* **Passage provided**:
———
How to use Pinterest to drive your natural product sales

How to use Pinterest to drive your natural product sales

Pinterest is the social network every that feels like it was built for business owners. For natural products entrepreneurs, the social site can be a key element in building brand depth, customer engagement and great exposure. Even if you’re an early adopter, these helpful strategies from social media strategist Andrea Ayers will help you get the most of your Pinterest account.

Social media is nothing new to most natural product entrepreneurs. Facebook and Twitter have been going strong since 2006, but the social network that feels like it was built for business owners, Pinterest, is still new to so many who could benefit from it.

Pinterest is a particularly versatile tool for natural product entrepreneurs because it is visually driven and offers business users the opportunity to showcase their eco-products, engage customers, gather testimonials and expose their brand to thousands of users with a single pin.

Here’s how it works: Think of Pinterest as a giant corkboard. Each user can create thematic pinboards on which to share favorite images. For example, a board called “Eco-Friendly Home” might contain images of personal care, home cleaning products and items crafted with the environment in mind. The user can share images (or pins) of her favorite eco-friendly products from the companies’ websites or share her own photos, and link each pin to a web page on which other users can learn more about the product.
———
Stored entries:
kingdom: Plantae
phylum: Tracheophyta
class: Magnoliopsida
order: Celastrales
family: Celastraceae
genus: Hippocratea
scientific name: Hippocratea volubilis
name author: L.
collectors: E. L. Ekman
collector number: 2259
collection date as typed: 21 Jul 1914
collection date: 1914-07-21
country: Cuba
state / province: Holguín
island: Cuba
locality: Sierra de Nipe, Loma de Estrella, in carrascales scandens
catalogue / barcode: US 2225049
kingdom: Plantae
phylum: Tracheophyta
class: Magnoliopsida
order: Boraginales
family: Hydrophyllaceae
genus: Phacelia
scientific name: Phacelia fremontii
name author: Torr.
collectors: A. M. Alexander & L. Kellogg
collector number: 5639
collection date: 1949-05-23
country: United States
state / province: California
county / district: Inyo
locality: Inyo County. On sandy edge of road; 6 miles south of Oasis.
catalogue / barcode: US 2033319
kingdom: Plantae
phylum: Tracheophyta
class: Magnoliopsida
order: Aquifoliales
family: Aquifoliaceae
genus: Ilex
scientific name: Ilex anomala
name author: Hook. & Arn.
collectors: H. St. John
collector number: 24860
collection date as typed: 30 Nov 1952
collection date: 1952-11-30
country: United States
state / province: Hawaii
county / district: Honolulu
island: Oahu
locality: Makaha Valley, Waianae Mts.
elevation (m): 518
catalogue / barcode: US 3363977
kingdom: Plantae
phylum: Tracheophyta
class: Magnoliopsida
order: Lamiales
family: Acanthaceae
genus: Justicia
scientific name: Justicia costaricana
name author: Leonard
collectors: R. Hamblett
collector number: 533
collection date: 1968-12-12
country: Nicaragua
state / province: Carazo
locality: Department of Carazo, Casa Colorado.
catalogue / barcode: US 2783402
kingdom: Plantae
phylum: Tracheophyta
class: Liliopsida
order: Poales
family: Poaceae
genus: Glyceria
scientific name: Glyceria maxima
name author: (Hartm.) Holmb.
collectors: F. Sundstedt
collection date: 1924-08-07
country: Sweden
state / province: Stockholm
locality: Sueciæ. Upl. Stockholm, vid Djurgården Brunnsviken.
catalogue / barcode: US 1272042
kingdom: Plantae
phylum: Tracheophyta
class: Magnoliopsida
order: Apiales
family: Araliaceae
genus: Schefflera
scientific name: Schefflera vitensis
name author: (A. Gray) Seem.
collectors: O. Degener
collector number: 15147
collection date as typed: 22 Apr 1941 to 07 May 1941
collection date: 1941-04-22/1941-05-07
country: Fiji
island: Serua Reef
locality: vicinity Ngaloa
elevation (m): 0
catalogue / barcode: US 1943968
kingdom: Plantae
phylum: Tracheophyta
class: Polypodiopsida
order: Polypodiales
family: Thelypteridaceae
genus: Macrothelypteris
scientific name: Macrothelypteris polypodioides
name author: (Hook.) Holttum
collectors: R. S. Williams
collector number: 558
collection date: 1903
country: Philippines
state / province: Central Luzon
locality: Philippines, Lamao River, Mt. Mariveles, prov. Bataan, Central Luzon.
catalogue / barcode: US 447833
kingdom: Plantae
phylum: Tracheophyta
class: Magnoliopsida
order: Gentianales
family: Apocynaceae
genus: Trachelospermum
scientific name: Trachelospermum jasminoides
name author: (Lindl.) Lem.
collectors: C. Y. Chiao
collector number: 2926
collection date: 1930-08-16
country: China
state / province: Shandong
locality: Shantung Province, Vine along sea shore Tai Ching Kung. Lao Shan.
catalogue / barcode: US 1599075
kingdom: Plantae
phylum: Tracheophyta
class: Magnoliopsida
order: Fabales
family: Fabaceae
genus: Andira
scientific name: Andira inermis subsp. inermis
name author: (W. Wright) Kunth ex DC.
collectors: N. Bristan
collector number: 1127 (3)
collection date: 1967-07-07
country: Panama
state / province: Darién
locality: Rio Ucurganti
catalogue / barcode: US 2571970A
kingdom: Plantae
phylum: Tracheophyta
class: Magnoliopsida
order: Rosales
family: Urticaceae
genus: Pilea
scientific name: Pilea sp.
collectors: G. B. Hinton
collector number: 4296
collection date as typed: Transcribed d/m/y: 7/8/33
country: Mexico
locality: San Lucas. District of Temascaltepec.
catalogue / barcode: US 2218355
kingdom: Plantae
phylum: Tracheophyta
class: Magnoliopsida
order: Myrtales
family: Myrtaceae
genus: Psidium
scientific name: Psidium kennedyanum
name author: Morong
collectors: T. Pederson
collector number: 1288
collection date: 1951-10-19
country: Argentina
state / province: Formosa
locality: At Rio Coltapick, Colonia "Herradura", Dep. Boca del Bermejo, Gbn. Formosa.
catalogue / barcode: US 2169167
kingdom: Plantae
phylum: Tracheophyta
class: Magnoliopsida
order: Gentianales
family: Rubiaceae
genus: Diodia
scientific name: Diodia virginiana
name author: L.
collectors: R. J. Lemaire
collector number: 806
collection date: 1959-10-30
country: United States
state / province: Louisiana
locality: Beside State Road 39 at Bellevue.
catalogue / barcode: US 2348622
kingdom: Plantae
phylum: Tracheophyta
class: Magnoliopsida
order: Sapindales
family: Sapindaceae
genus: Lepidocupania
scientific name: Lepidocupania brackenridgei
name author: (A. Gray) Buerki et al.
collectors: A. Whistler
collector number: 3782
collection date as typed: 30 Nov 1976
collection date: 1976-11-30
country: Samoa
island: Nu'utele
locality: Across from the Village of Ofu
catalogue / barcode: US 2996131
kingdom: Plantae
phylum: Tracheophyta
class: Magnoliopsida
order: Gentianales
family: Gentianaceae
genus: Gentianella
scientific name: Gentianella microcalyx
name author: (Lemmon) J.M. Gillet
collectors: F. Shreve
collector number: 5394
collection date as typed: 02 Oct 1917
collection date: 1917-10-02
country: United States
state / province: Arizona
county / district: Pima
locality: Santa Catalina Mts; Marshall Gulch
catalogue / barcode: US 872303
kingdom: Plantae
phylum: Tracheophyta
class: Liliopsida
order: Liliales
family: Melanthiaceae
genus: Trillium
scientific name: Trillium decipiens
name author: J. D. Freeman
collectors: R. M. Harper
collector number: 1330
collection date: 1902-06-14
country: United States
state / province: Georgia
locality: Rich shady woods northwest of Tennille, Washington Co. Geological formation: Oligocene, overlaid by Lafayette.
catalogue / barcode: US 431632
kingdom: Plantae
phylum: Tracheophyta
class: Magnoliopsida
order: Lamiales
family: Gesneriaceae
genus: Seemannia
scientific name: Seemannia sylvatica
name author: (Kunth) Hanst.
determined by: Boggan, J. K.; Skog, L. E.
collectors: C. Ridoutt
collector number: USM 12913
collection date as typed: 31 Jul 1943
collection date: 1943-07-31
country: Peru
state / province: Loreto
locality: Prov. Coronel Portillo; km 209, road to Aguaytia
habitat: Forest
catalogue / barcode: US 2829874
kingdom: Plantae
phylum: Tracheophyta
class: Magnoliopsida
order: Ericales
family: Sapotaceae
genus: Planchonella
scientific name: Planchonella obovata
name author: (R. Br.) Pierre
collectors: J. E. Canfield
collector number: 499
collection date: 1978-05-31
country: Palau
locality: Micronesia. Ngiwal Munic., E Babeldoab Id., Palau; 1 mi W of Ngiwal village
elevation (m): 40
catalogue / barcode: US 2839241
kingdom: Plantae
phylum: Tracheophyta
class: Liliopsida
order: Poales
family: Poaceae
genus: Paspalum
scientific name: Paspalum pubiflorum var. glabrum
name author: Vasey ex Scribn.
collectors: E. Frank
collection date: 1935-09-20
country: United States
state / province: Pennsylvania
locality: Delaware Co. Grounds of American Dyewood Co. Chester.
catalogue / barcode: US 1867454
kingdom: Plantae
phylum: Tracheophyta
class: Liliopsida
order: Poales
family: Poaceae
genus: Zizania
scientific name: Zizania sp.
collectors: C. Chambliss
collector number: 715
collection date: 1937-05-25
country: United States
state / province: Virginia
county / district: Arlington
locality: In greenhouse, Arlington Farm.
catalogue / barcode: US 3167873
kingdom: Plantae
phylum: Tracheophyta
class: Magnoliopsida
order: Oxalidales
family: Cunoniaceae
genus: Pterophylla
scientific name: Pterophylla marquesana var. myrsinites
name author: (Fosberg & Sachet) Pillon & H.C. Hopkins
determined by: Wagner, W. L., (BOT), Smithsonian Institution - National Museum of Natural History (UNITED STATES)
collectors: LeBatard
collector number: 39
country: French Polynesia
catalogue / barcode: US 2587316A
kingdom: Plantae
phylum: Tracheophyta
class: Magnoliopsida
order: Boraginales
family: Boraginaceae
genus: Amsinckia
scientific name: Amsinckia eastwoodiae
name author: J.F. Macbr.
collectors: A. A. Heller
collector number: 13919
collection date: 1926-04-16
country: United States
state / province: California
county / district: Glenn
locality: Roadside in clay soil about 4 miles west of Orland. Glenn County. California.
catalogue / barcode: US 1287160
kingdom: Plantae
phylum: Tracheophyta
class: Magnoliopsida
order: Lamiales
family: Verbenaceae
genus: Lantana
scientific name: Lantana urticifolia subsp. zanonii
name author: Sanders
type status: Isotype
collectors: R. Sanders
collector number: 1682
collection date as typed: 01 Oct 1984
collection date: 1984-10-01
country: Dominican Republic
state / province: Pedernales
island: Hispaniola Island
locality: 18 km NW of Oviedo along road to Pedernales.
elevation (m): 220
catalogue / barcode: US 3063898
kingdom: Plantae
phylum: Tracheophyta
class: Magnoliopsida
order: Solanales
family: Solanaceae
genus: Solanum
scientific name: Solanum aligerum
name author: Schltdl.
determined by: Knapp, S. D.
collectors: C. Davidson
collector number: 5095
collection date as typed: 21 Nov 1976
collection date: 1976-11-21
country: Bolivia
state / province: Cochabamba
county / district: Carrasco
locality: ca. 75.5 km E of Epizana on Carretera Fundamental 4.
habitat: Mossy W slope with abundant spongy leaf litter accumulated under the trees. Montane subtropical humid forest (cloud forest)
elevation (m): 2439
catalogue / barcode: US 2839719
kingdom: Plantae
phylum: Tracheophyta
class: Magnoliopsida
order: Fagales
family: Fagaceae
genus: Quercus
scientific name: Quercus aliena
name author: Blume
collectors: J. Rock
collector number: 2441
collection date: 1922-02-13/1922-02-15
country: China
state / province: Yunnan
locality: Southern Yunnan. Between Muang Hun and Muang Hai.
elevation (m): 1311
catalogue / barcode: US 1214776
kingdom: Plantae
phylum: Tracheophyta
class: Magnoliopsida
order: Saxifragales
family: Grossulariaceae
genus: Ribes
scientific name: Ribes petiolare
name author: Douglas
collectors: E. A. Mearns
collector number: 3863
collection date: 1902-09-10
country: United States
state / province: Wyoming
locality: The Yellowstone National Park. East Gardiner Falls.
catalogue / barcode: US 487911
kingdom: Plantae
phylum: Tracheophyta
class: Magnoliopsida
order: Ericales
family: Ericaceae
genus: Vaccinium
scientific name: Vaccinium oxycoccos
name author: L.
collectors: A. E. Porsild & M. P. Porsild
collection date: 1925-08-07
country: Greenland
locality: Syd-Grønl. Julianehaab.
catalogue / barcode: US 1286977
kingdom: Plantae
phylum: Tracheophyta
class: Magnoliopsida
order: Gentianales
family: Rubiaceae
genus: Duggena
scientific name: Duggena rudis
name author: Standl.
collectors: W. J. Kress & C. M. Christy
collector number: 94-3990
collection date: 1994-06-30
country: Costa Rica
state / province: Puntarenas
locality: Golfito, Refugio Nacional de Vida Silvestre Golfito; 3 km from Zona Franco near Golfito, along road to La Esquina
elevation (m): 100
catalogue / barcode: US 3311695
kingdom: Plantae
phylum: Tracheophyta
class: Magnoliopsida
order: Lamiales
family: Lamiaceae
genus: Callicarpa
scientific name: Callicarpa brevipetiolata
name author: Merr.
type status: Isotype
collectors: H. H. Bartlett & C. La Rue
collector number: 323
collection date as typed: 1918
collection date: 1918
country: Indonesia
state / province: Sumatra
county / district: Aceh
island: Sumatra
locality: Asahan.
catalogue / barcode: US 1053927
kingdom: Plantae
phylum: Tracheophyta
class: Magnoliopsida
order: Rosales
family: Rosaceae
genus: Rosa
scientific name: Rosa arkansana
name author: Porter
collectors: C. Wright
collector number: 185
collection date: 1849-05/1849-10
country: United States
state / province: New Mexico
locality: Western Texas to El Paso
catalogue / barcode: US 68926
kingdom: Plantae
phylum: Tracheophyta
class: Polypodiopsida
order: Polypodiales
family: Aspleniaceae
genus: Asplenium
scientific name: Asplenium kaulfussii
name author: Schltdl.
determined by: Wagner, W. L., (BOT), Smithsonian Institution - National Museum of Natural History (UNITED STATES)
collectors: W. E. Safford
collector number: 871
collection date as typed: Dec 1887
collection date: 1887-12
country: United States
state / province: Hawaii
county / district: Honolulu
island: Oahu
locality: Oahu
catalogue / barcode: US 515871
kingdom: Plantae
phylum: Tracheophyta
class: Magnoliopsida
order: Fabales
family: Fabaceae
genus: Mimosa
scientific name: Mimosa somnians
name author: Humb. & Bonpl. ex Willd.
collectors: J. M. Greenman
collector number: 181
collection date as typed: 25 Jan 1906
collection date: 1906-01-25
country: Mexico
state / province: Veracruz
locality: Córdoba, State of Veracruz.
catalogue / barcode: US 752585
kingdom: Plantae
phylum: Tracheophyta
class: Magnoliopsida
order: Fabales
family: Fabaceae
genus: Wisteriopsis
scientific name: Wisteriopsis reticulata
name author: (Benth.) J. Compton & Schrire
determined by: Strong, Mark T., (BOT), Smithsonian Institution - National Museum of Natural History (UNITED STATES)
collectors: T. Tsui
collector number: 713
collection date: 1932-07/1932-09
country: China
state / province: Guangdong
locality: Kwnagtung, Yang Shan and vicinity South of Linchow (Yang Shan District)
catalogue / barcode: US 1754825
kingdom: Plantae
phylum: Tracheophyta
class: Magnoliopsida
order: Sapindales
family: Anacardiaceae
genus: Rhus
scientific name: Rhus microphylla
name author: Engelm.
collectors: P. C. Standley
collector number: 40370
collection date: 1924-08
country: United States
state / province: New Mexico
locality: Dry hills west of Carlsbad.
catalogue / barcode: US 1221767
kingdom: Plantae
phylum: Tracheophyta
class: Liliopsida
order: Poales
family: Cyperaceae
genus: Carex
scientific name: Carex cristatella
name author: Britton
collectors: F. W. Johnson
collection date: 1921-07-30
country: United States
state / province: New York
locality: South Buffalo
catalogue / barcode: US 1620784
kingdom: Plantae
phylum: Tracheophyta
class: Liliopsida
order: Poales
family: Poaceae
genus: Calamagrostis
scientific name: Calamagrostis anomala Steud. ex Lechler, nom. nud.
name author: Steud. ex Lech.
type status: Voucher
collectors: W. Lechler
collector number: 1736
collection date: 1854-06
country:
———
* **Work request 1**:
In the article on using Pinterest for natural product sales, who is the social media strategist whose strategies are offered?
* **Work request 2**:
Write the next part of the article on using Pinterest to drive natural product sales, picking up after its last sentence.

* **Task result 1**:
Andrea Ayers.

* **Task result 2**:
This weblink, connecting the pinned image to its original location on a website, is what puts Pinterest’s power firmly in the hands of natural product entrepreneurs. A great image has the power to go viral, literally earning you the attention of thousands of new customers.

To help you get started, here are some tips to step up your Pinterest account in just a few simple steps, build your first pinboards and Pinterest-proof your website. If you already have a Pinterest profile, don’t skip this article because I’ve got plenty of tips even early adopters can use.

Building your Pinterest profile

In October, Pinterest added new features to improve business users’ social experience. To ensure that your profile is a business account, set up your account at, or visit the page and click the button to convert your existing personal profile to a business profile.

Pinterest will walk you through setting up up your profile, but here are three tips to make your profile pop:

Use keywords throughout your Pinterest experience, including your profile description. If you sell organic popcorn, for example, make sure that the keywords “organic popcorn” are a part of your profile description. Pinterest is the most sociable social network, so many business owners add a more personal touch to their profile description by naming themselves as the profile’s pinner. This will help followers get to know the person behind your brand.

Choose your profile image carefully. Ensure your image is easily connected to your brand (logos are best) and looks good in a variety of sizes from the thumbnail image that will appear next to your comments to the large profile image.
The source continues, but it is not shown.